Schumacher leistet wichtige Entwicklungsarbeit
Eine wichtige Rolle in der Entwicklungsarbeit von Mercedes spielt Mick Schumacher. "Wir haben ein großartiges Team mit Mick, der am Freitagabend wieder im Simulator war und großartige Arbeit geleistet hat, die uns geholfen hat, am Samstag auf den richtigen Weg zu kommen", lobt etwa Hamilton. Schumacher hatte seinen Formel-1-Stammplatz vor dieser Saison verloren. Weil ihn das Haas-Team nicht mehr für gut genug befand und aussortiert hatte. Schumacher hätte gerne ein festes Cockpit bezogen, allerdings tat sich für den 24-Jährigen keine Türe auf. Mercedes holte ihn immerhin als Ersatz- und Entwicklungsfahrer.

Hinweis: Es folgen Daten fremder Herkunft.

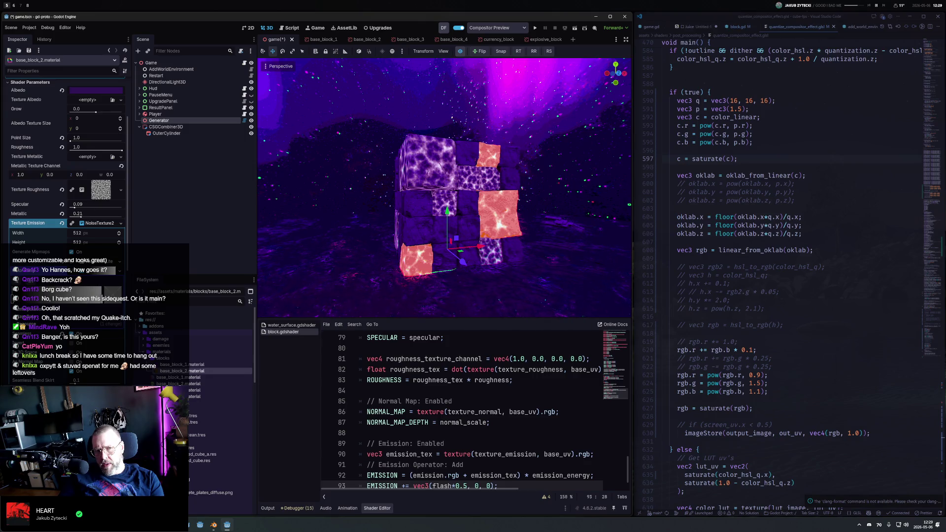
pyautogui.click(49, 301)
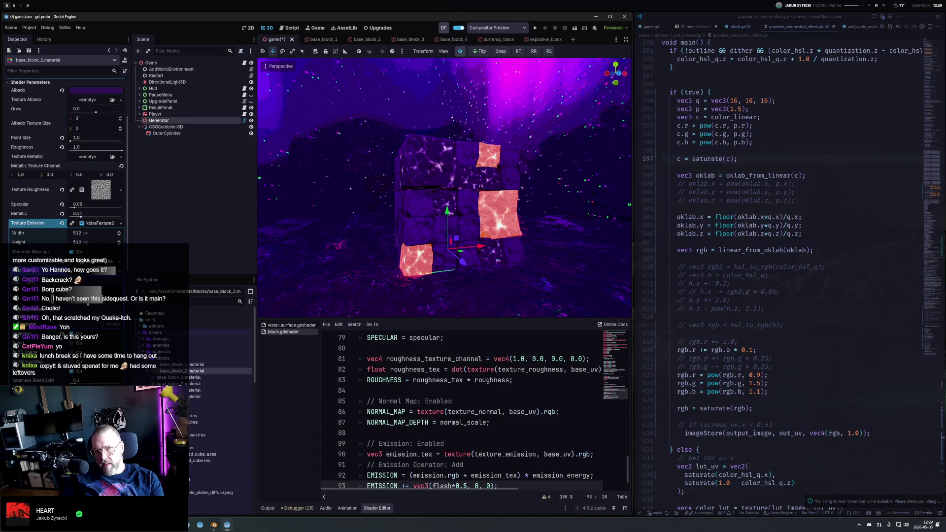
pyautogui.click(101, 299)
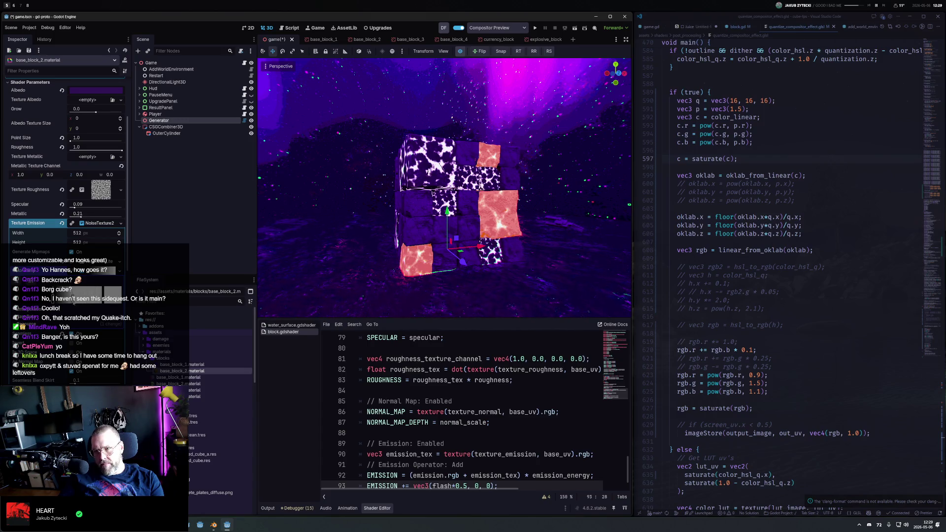
pyautogui.click(73, 302)
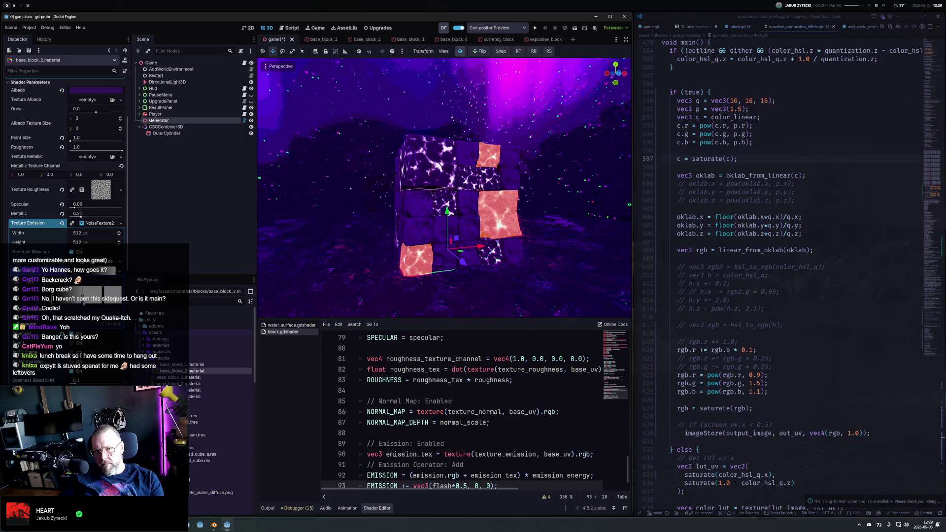
pyautogui.moveTo(473, 212)
pyautogui.mouseDown()
pyautogui.moveTo(512, 213)
pyautogui.moveTo(555, 32)
pyautogui.moveTo(487, 209)
pyautogui.moveTo(468, 217)
pyautogui.mouseUp()
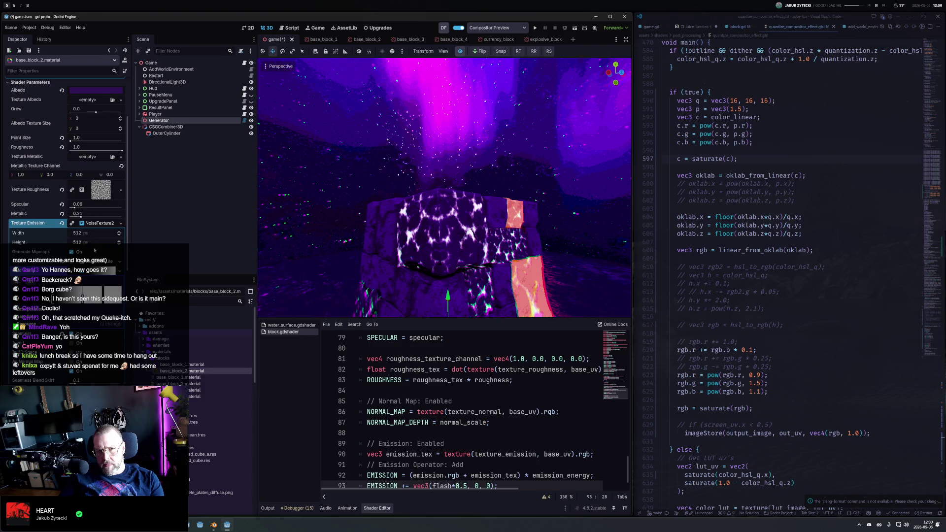
pyautogui.scroll(-3, 64, 197)
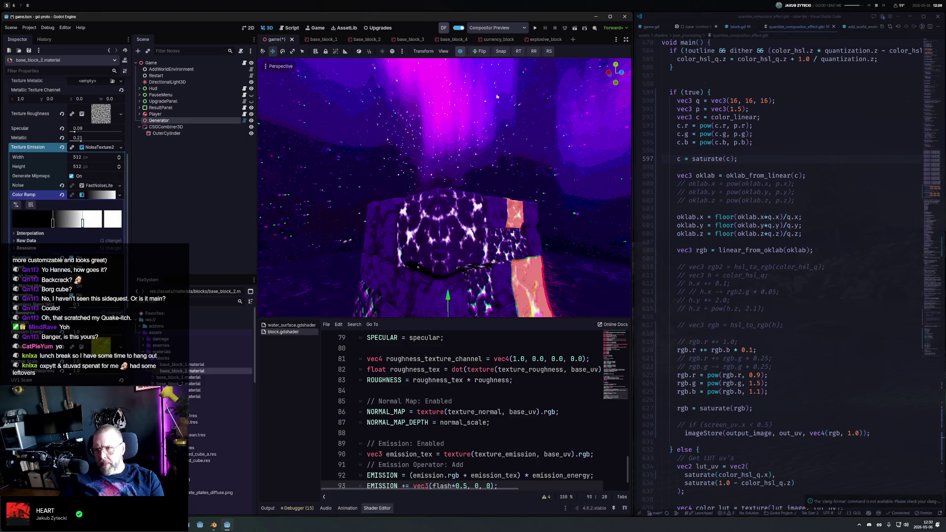
# Recolour a Color Ramp gradient stop to teal-green, with the compositor effect preview briefly disabled
pyautogui.click(461, 51)
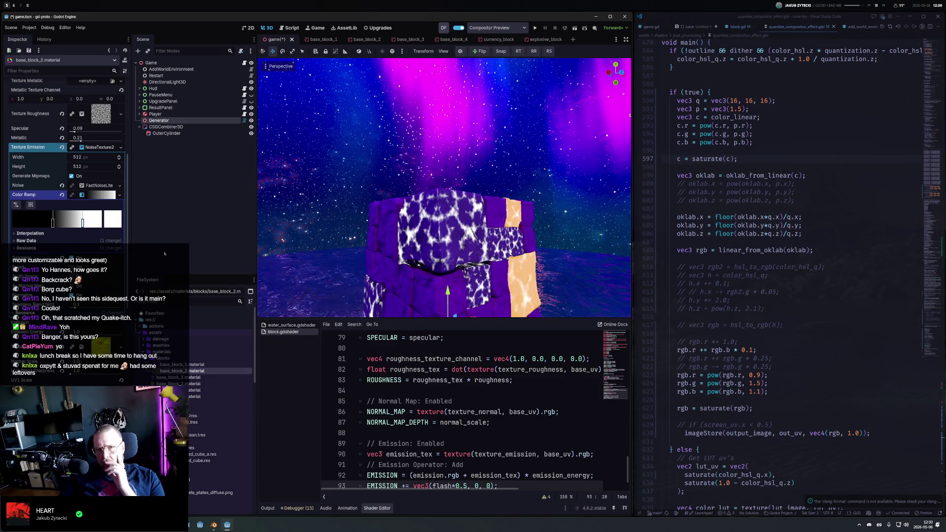
pyautogui.click(93, 196)
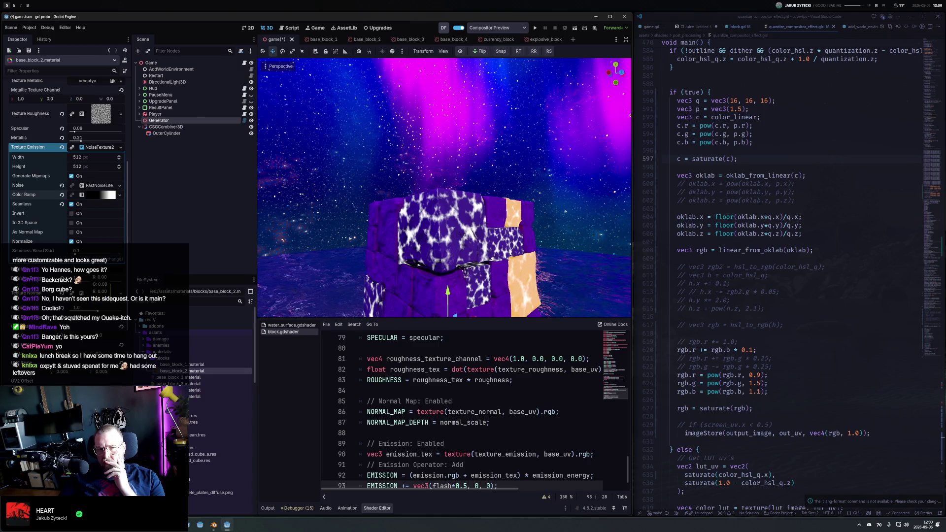
pyautogui.click(107, 195)
pyautogui.click(83, 223)
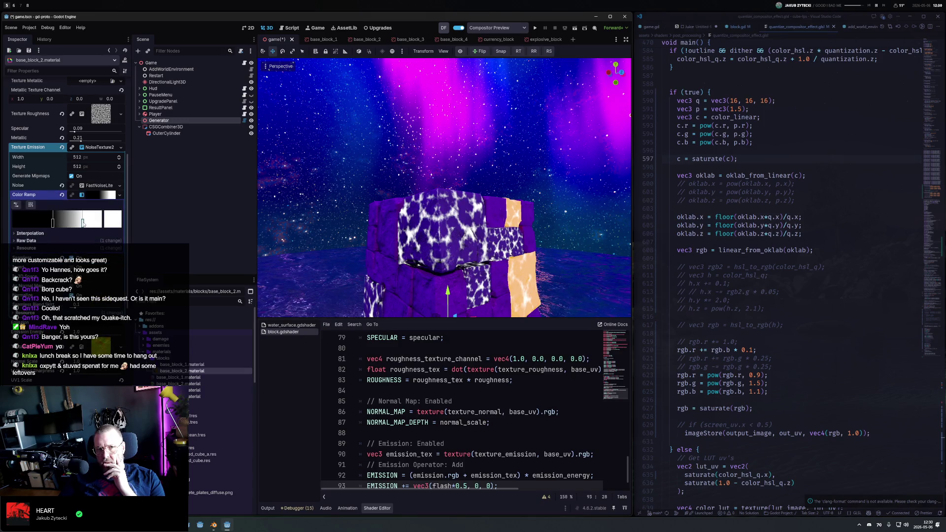
pyautogui.click(111, 226)
pyautogui.click(74, 256)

Bis spät in die Nacht saß Schumacher in der Fabrik im englischen Brackley im Simulator und arbeitete an den Einstellungen des Rennwagens. Am Samstag flog er nach Spanien, um direkt aus der Mercedes-Box Qualifikation und Rennen verfolgen zu können. Für Schumacher sind das wichtige Gelegenheiten, um weiter zu lernen. An diesem Mittwoch wird der Sohn von Rekordweltmeister Michael Schumacher erstmals den aktuellen Mercedes testen. Reifenhersteller Pirelli hat zu Testfahrten geladen, diese Aufgabe in Barcelona wird Schumacher übernehmen.